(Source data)
__________________________________________________
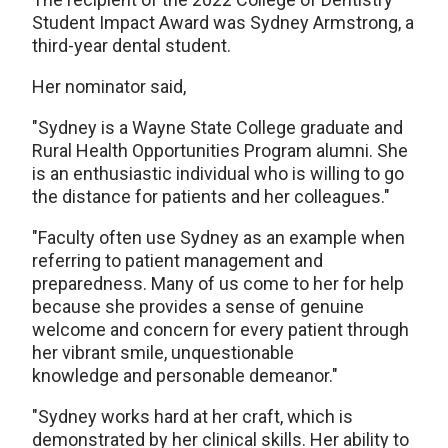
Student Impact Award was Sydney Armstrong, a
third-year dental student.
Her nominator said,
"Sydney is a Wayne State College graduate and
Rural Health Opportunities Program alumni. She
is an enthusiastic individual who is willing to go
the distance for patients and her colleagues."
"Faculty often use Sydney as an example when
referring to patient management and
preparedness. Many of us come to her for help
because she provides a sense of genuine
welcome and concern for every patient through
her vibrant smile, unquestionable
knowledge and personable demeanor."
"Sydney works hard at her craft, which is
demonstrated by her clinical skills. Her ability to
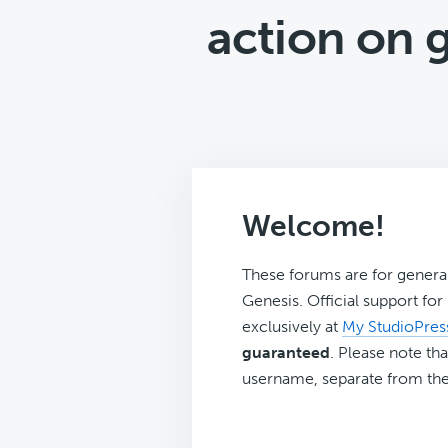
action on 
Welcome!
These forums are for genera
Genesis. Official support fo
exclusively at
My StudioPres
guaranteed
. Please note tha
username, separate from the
__________________________________________________
**ACTIVITY**. Using the data above, copy each line that contains "Sydney".

**RESPONSE BOX**.
Student Impact Award was Sydney Armstrong, a
"Sydney is a Wayne State College graduate and
"Faculty often use Sydney as an example when
"Sydney works hard at her craft, which is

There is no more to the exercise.